Now, we're concerned about that arm, because of the potential for
cardiotoxicity of Herceptin in patients who have had recent Adriamycin
exposure. For that reason, there's a very close scrutiny of that
particular arm by a group consisting of two cardiologists, medical
oncologists and other safety advisers. If there's any signal of
cardiotoxicity that arm will drop out. The third arm, which we're
most excited about, is the Taxotere-carboplatin-Herceptin arm, which
is TCH. It is a non-anthracycline synergistic combination of active
drugs that are synergistic. When you look at Taxotere-Herceptin
there's synergy. When you look at carboplatin-Herceptin there's
synergy. So, the three-drug combination is highly synergistic, and
we don't have to worry as much about cardiotoxicity in that scenario.
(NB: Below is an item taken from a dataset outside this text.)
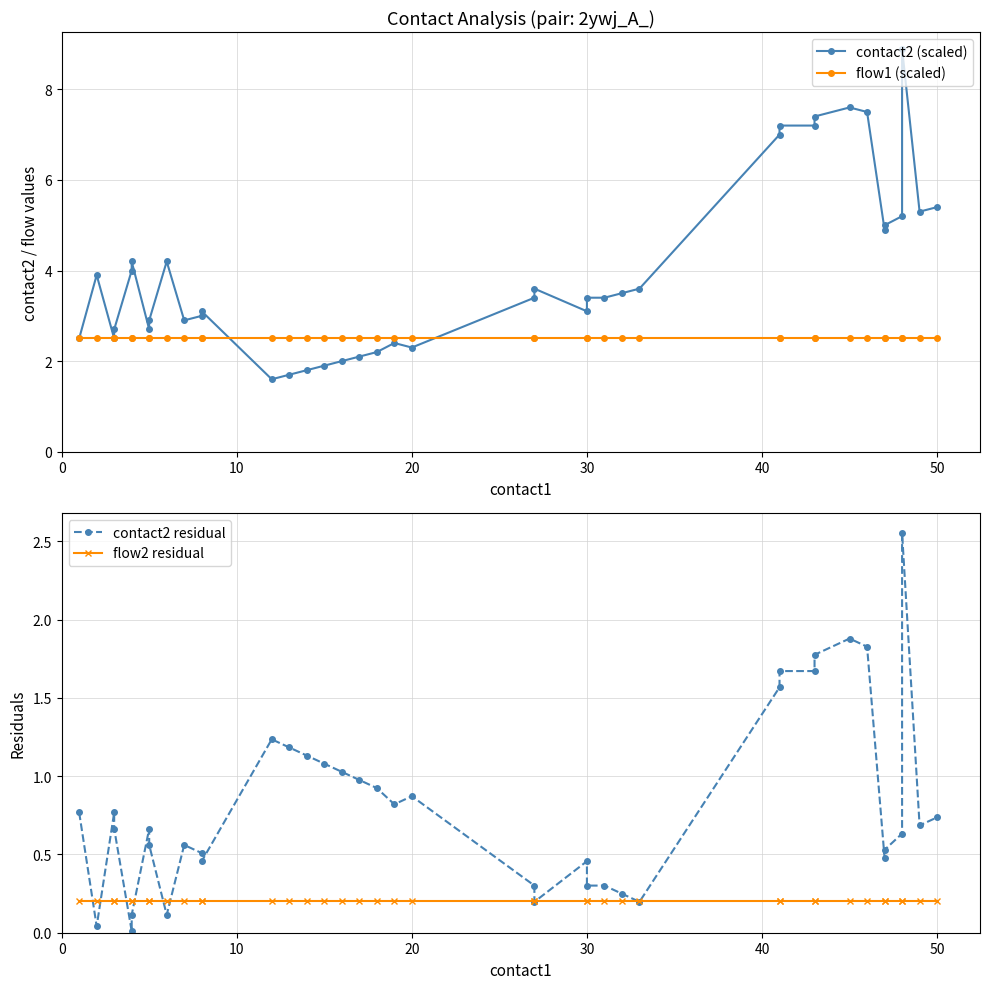

Which series has the widest spread of values?

contact2 (scaled)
DR. LOVE: How long is the Herceptin
given?
DR. PEGRAM: It's given for one year in the BCIRG study.
DR. LOVE: In two arms?
DR. PEGRAM: That's correct.
DR. LOVE: And the third arm
is what?
DR. PEGRAM: No Herceptin.
DR. LOVE: With which chemotherapy?
DR. PEGRAM: AC and Taxotere.
DR. LOVE: Okay.
DR. PEGRAM: There's one study being done in Europe where
there's going to be a randomization between one year of adjuvant
Herceptin and two years of adjuvant Herceptin. That's the only adjuvant
study where the duration of Herceptin is a research question. In
terms of metastatic breast cancer, we have a lot of exciting trials
that we're very anxious to get results on. We just completed the
Phase II Taxotere-platinum-Herceptin trials, and we just presented
our data at the recent ECHO meeting in Lisbon. Both of those trials,
62 patients each, so a 124 patient experience now, the response
rates were between 60-some percent and 80-some percent. And time
to progression was between 12 and 17 months, which is really quite
extraordinary. This was in the FISH-positive subset.
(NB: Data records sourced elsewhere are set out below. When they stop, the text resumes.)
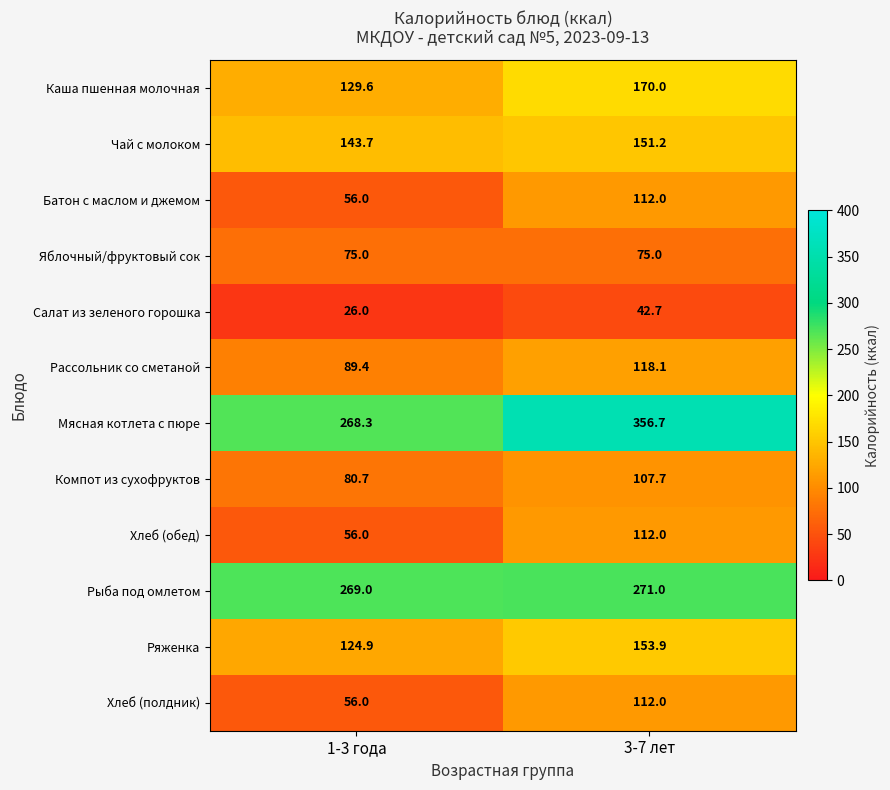

True or false: Рыба под омлетом has a value of 271.0 at 3-7 лет.

True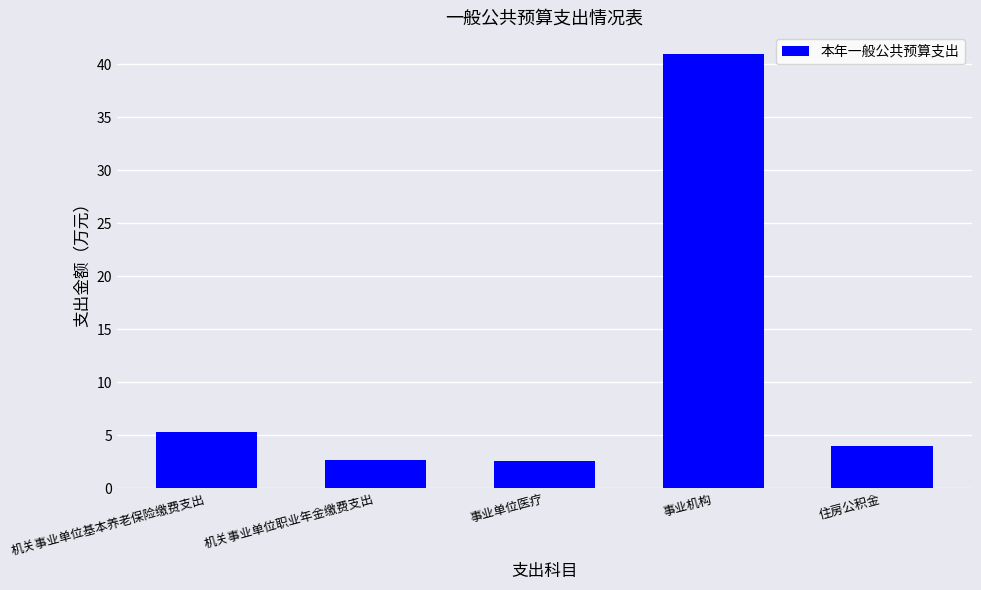

Approximately how many times larger is the value at 机关事业单位基本养老保险缴费支出 compared to 事业单位医疗?

2.0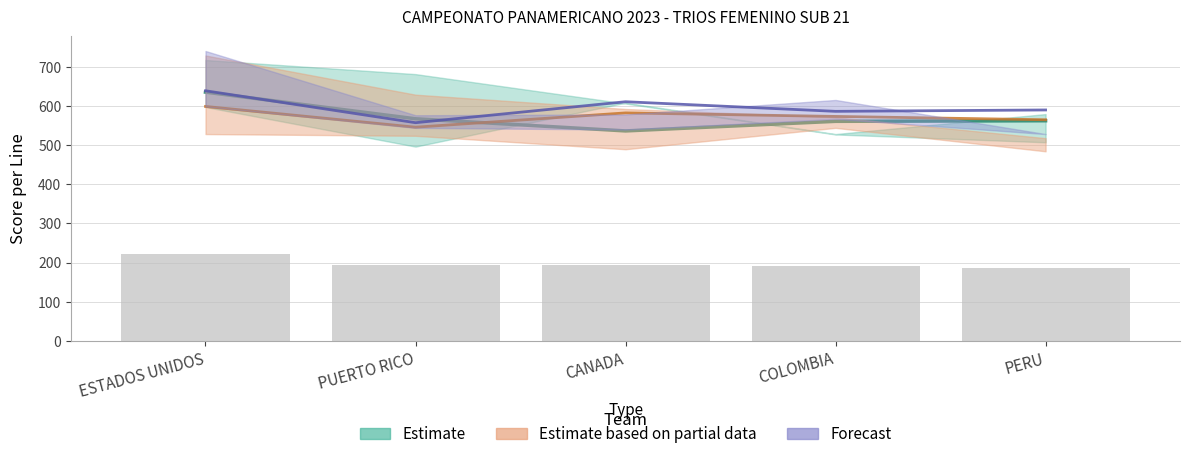

Where does the L1 series first go above 539?

ESTADOS UNIDOS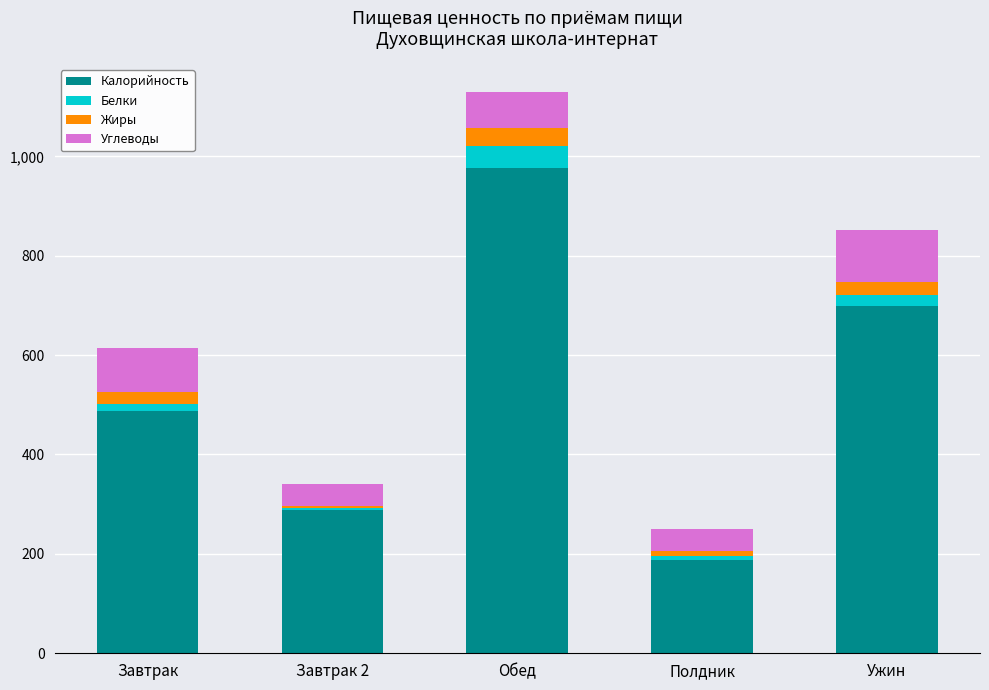

At which category is the sum across all series the highest?

Обед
In fact, if you look at the time to progression analysis on both
of those studies, with the TCH combination, the FISH-positive patients,
despite their worse prognosis because of the HER2 gene alteration,
are actually doing better than the HER2-negative patients treated
with TCH. So, really, for the first time, we're starting to see
a shift in the natural history of HER2-positive breast cancer, where
the HER2-positives are doing better because of the synergistic Herceptin-based
combinations. So, we think that's really exciting, and we think
that's going to translate to maximum clinical benefit in the adjuvant
trials.
Let me tell you about two other trials, which we're really excited
about, that involve this TCH strategy. Both of these trials are
in metastatic breast cancer. One is the BCIRG 007 trial, which is
going to be a randomized study between Taxotere-Herceptin versus
Taxotere-carboplatin-Herceptin. This will really test the platinum
synergy hypothesis in metastatic breast cancer.
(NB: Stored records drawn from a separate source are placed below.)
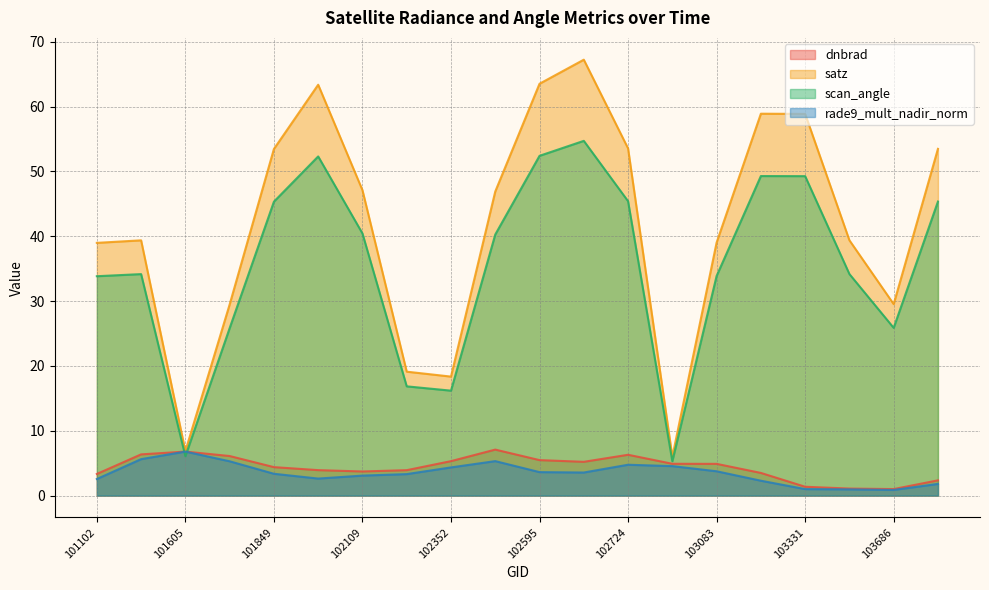

Which series has the widest spread of values?

satz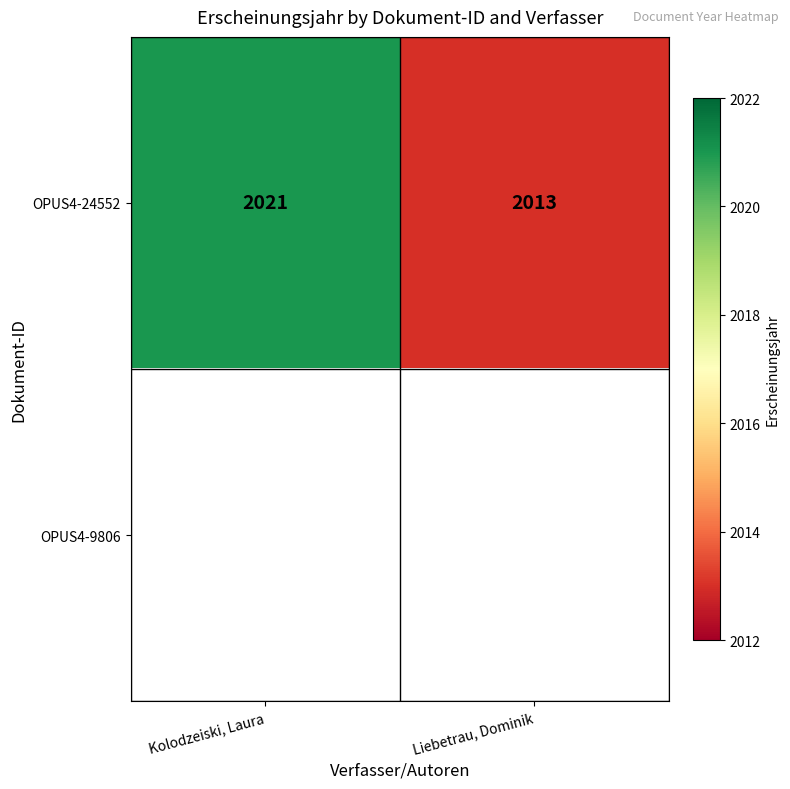

What is the average value of the OPUS4-24552 series?

2017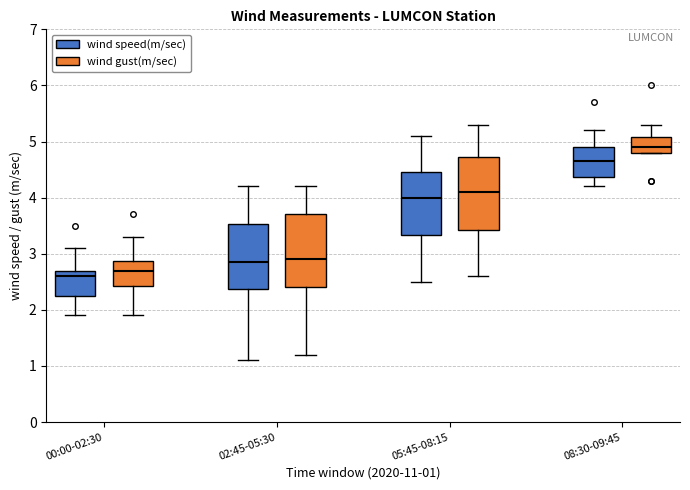

Reading left to right, transcribe this box plot: for each box, give where its median line is, the range the box spans, and where its two whiskers end, as read against the y-axis. The values are not printed on the chart, so give them approximately, as read against the axis.

00:00-02:30 (wind speed(m/sec)): median 2.6, box 2.3 to 2.7, whiskers 1.9 to 3.1
00:00-02:30 (wind gust(m/sec)): median 2.7, box 2.4 to 2.9, whiskers 1.9 to 3.3
02:45-05:30 (wind speed(m/sec)): median 2.9, box 2.4 to 3.5, whiskers 1.1 to 4.2
02:45-05:30 (wind gust(m/sec)): median 2.9, box 2.4 to 3.7, whiskers 1.2 to 4.2
05:45-08:15 (wind speed(m/sec)): median 4.0, box 3.3 to 4.5, whiskers 2.5 to 5.1
05:45-08:15 (wind gust(m/sec)): median 4.1, box 3.4 to 4.7, whiskers 2.6 to 5.3
08:30-09:45 (wind speed(m/sec)): median 4.7, box 4.4 to 4.9, whiskers 4.2 to 5.2
08:30-09:45 (wind gust(m/sec)): median 4.9, box 4.8 to 5.1, whiskers 4.8 to 5.3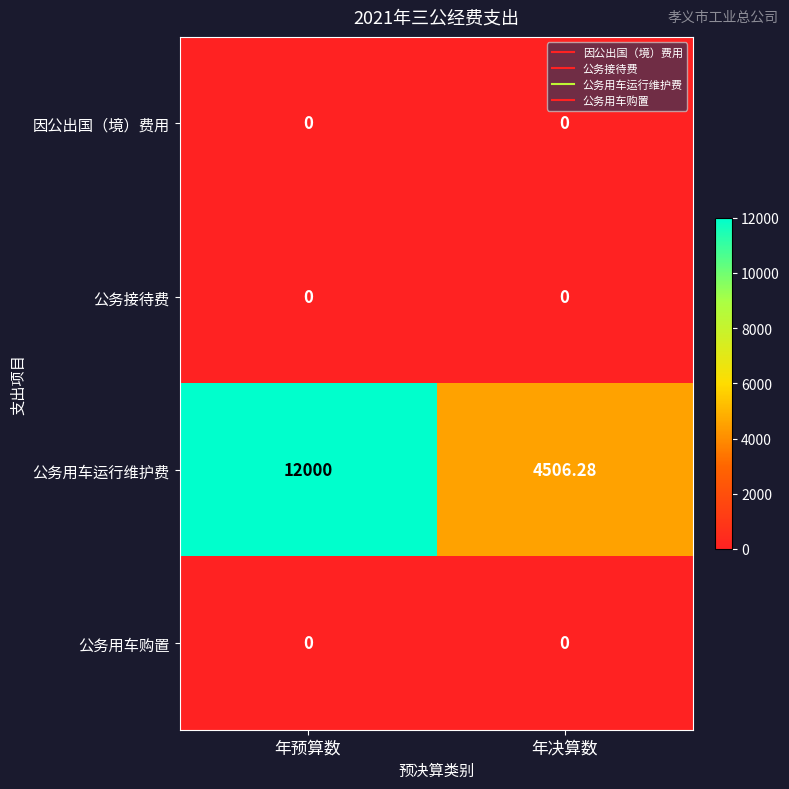

Between 年预算数 and 年决算数, which series saw the biggest shift?

公务用车运行维护费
Nick Robert and Dennis Slamon have a study that's very similar to
007, which is nearing completion of its accrual now, which is Taxol-Herceptin
versus Taxol-carboplatin-Herceptin. That study will be the first
to reach its accrual goal to test the platinum synergy hypothesis.
So, we're very excited about that trial. We don't have any results
yet, but we anticipate results in the new year. We're very anxious
and optimistic to really put this platinum synergy hypothesis to
the test because, if it works, it'll add even more support for our
adjuvant 006 TCH strategy.
DR. LOVE: Any reason to think
there's a difference in Taxol or Taxotere in terms of synergy with
Herceptin?
DR. PEGRAM: Oh, sure, there is. I mean, we've conducted
a lot of experiments in our laboratory now, using a bank of HER2-positive
breast cancer cell lines and, across the board, it looks like the
Taxotere-Herceptin interaction is synergistic, and the Taxol-Herceptin
interaction is less than synergistic. It's additive. So, that would
give some credence to the concept of using Taxotere-Herceptin as
the preferred taxane-Herceptin combination. All the studies that
we're doing at UCLA that involve Herceptin-taxane combinations,
apart from the U.S. Oncology-Robert study, which is just about to
close. It's still open at UCLA, but after that closes we're moving
on exclusively to Taxotere-Herceptin combinations.